#### [Tarefa]
Reproduza o trecho da resenha que começa com as palavras "O disco extrai" e termina com "carga emocional singular.", trocando "guitarras" por "linhas de guitarra".

#### [Trecho da página]

****************

A banda britânica Svalbard ocupa um lugar singular na paisagem do metal contemporâneo. No cruzamento do blackgaze, do post-hardcore e do crust, a formação de Bristol, liderada por Serena Cherry, fez da fusão entre violência sonora e melodia luminosa sua marca registrada. The Weight of The Mask, saudado por uma crítica entusiasmada (média de 85 sobre sete resenhas), constitui sua realização mais emocionante.
O disco extrai sua força de um tema raramente tratado com tamanha frontalidade no metal: a saúde mental, a depressão, a máscara social que se veste para dissimular o próprio sofrimento. Serena Cherry escreve com uma sinceridade desarmante, e sua voz — capaz de passar do grito dilacerado ao canto limpo de uma pureza cristalina — carrega essas confidências com uma intensidade pouco comum.
Musicalmente, o Svalbard domina à perfeição a arte do contraste. As guitarras tecem melodias cintilantes, quase eufóricas, sobre as quais se quebram ondas de fúria; os blast beats convivem com voos shoegaze de uma beleza de cortar o fôlego. Essa tensão permanente — entre a escuridão do discurso e a claridade da música — dá ao disco sua carga emocional singular.
A imprensa sublinha, com toda a razão, a maturidade de uma escrita que ganhou profundidade sem perder nada de sua urgência. O Svalbard não se contenta em ser uma boa banda de metal: faz da música um escoadouro, um espaço de partilha e resiliência.
Veredito: 8.5/10. Um disco catártico e generoso, que prova que o peso pode ser um vetor de empatia tanto quanto de raiva. Um dos grandes álbuns britânicos do ano.

****************

#### [Dados de entrada]
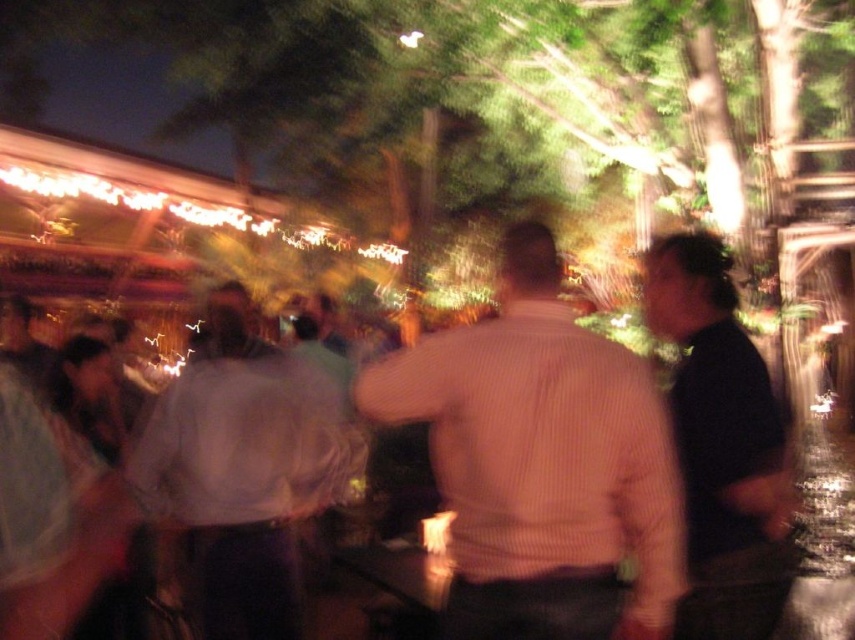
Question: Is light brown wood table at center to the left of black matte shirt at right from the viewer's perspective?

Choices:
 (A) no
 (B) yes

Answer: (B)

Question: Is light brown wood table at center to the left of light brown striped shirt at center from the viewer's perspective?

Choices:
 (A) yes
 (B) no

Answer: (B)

****************

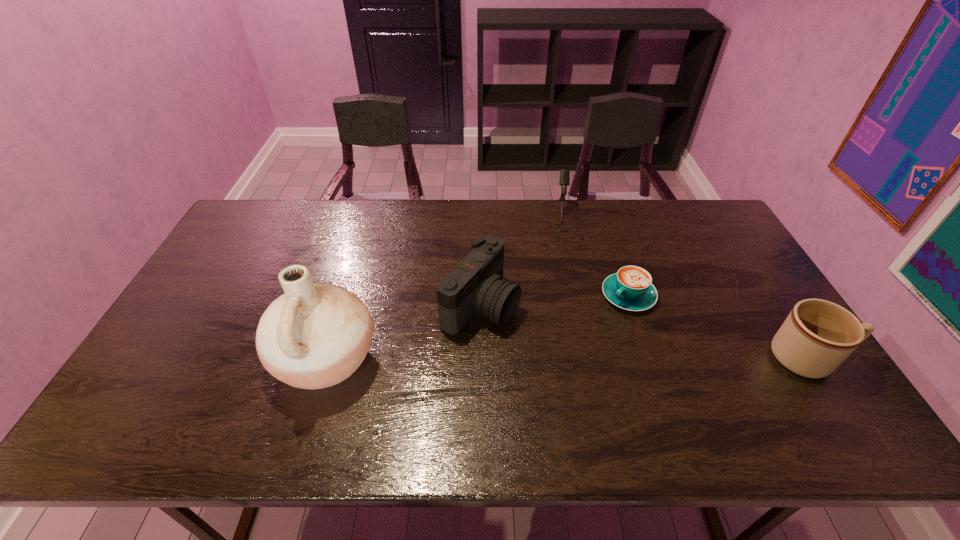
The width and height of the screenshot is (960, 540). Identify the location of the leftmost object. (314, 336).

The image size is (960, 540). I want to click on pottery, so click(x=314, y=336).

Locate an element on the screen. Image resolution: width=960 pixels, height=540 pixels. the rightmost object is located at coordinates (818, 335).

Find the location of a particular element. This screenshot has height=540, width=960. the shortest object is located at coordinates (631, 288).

****************

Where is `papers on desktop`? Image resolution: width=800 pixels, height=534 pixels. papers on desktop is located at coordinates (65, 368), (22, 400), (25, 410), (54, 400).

****************

#### [Solução da tarefa]
O disco extrai sua força de um tema raramente tratado com tamanha frontalidade no metal: a saúde mental, a depressão, a máscara social que se veste para dissimular o próprio sofrimento. Serena Cherry escreve com uma sinceridade desarmante, e sua voz — capaz de passar do grito dilacerado ao canto limpo de uma pureza cristalina — carrega essas confidências com uma intensidade pouco comum.
Musicalmente, o Svalbard domina à perfeição a arte do contraste. As linhas de guitarra tecem melodias cintilantes, quase eufóricas, sobre as quais se quebram ondas de fúria; os blast beats convivem com voos shoegaze de uma beleza de cortar o fôlego. Essa tensão permanente — entre a escuridão do discurso e a claridade da música — dá ao disco sua carga emocional singular.